CASERTA – “Prima ci avete visti su una collina della Siria. Oggi siamo a Sud di Roma, in Libia”. Con questa minaccia, contenuta in un tweet, è arrivata qualche giorno fa la prima intimidazione dell’Isis (lo Stato Islamico dell’Iraq e della Siria o del Levante) all’Italia.
Al momento è impensabile un’invasione del nostro paese da parte dell’Isis, ma sicuramente potrebbero essere possibili attentati terroristici o comunque potrebbero essere danneggiati i nostri interessi economici in Libia, vedi gli impianti di estrazione petroliferi dell’Eni o le attività di altre aziende italiane, e in Medio Oriente. Precludendoci così anche nuove iniziative commerciali: un esempio per tutti è l’Iraq, Paese in grado di pagare la sua ricostruzione, anche con aziende occidentali, ma che per ora non riesce a ripartire per il clima di instabilità.
La violenza dell’Isis contro i cristiani e gli occidentali in genere e spesso anche contro altri musulmani, inoltre, non può far dormire sonni tranquilli a chi deve tutelare la sicurezza e la serenità degli italiani ma anche di tutto il resto del mondo. Non è un caso che l’Isis abbia distrutto nei giorni scorsi quel che restava della grandezza monumentale di Ninive, capitale dell’Impero Assiro. Cercava di cancellare la storia non islamica del Vicino Oriente: in quel modo però non solo devastava un “nostro” pezzo di storia ma anche dell’Islam, condannandosi alla damnatio memoriae.
Quella devastazione, inoltre, fa pesare sul mondo musulmano la condanna di più grandi distruttori di storia dell’umanità. E’ questo il motivo per cui Confindustria Caserta, insieme con l’Aidda, l’associazione delle donne dirigenti d’azienda, ha organizzato un dibattito su “Siamo a Sud di Roma: pericolo terrorismo” per giovedì 5 marzo alle 18.30 nell’aula magna del palazzo degli industriali casertani.
A intervenire saranno il magistrato in aspettativa e questore della Camera dei Deputati Stefano Dambruoso e il giornalista Luigi Ferraiuolo.

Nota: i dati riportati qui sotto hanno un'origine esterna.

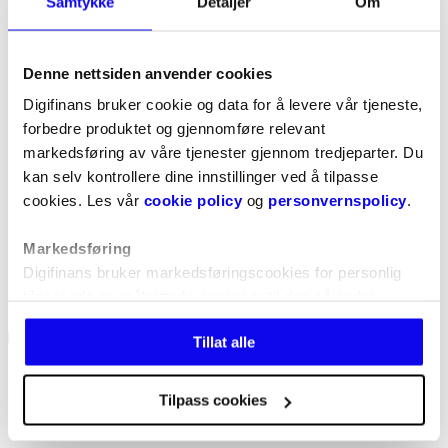
Samtykke
Detaljer
Om
Denne nettsiden anvender cookies
Digifinans bruker cookie og data for å levere vår tjeneste,
forbedre produktet og gjennomføre relevant
markedsføring av våre tjenester gjennom tredjeparter. Du
kan selv kontrollere dine innstillinger ved å tilpasse
cookies. Les vår
cookie policy
og
personvernspolicy
.
Markedsføring
Digifinans bruker markedsføringscookies for personlig
tilpassede og målrettede annonser til deg på andre
nettsteder, samt for å optimalisere markedsføringen vår
Tillat alle
på disse plattformene. Vi deler data med Google Ads,
Microsoft Advertising, Meta og Snapchat.
Hva er forskjellen på sms-lån og smålån?
Tilpass cookies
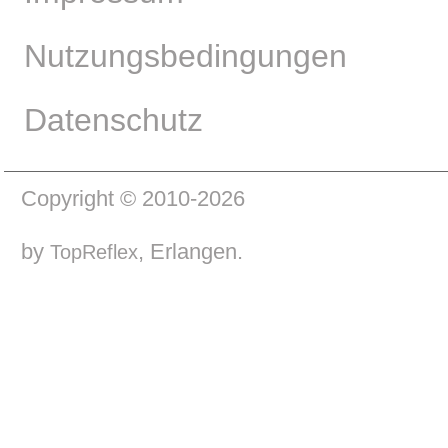
Nutzungsbedingungen
Datenschutz
Copyright © 2010-2026
by
, Erlangen.
TopReflex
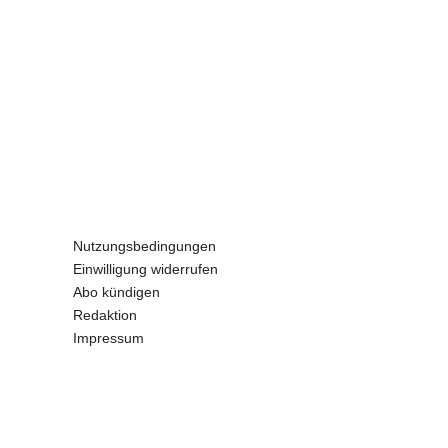
Nutzungsbedingungen
Einwilligung widerrufen
Abo kündigen
Redaktion
Impressum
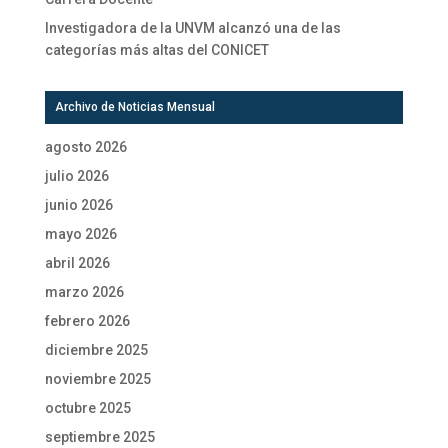
Investigadora de la UNVM alcanzó una de las
categorías más altas del CONICET
Archivo de Noticias Mensual
agosto 2026
julio 2026
junio 2026
mayo 2026
abril 2026
marzo 2026
febrero 2026
diciembre 2025
noviembre 2025
octubre 2025
septiembre 2025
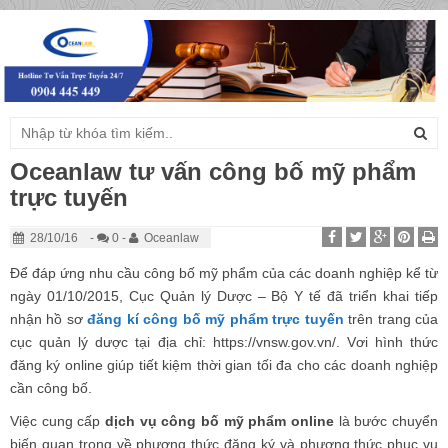
Togg
navig
Oceanlaw tư vấn công bố mỹ phẩm
trực tuyến
28/10/16
-
0 -
Oceanlaw
Để đáp ứng nhu cầu công bố mỹ phẩm của các doanh nghiệp kể từ
ngày 01/10/2015, Cục Quản lý Dược – Bộ Y tế đã triển khai tiếp
nhận hồ sơ
đăng kí công bố mỹ phẩm trực tuyến
trên trang của
cục quản lý dược tại địa chỉ: https://vnsw.gov.vn/. Vơi hình thức
đăng ký online giúp tiết kiệm thời gian tối đa cho các doanh nghiệp
cần công bố.
Việc cung cấp
dịch vụ công bố mỹ phẩm online
là bước chuyển
biến quan trọng về phương thức đăng ký và phương thức phục vụ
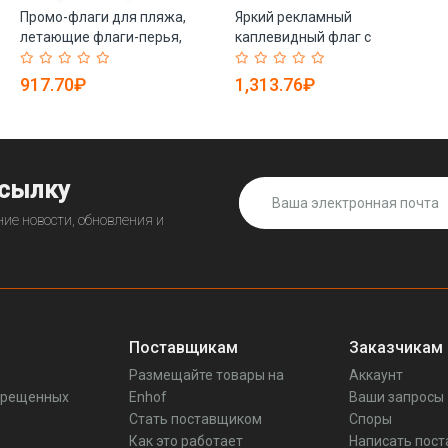
Промо-флаги для пляжа,
Яркий рекламный
летающие флаги-перья,
каплевидный флаг с
декор для улицы (арт.
печатью, пляжный перьевой
21102962)
флаг (арт. 21102964)
917.70₽
1,313.76₽
ссылку
ие новости, обновления и
Поставщикам
Заказчикам
Размещайте товары на
Аккаунт
прещенных
Enhof
Ваши запросы
Стать поставщиком
Споры
Как это работает
Написать пос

Dambruoso è il magistrato che per primo in Italia ha analizzato la rete terroristica islamica, infliggendo duri colpi ad Al-Qaida, tanto da meritare nel 2003 l’inserimento da parte del settimanale “Time” nella lista degli eroi moderni per il suo impegno nelle indagini sulla rete di Osama Ben Laden.
Luigi Ferraiuolo è appena rientrato dal Medio Oriente e per Tg2000, il telegiornale di Tv2000, ha tracciato un ritratto di Al Baghdadi, califfo dell’Islam, pubblicandone per la prima volta nome e dati personali. A introdurre i lavori saranno i promotori, il presidente di Confindustria Caserta Luciano Morelli e la vice presidente nazionale dell’Aidda, Carla Delfino. L’incontro è aperto a tutti.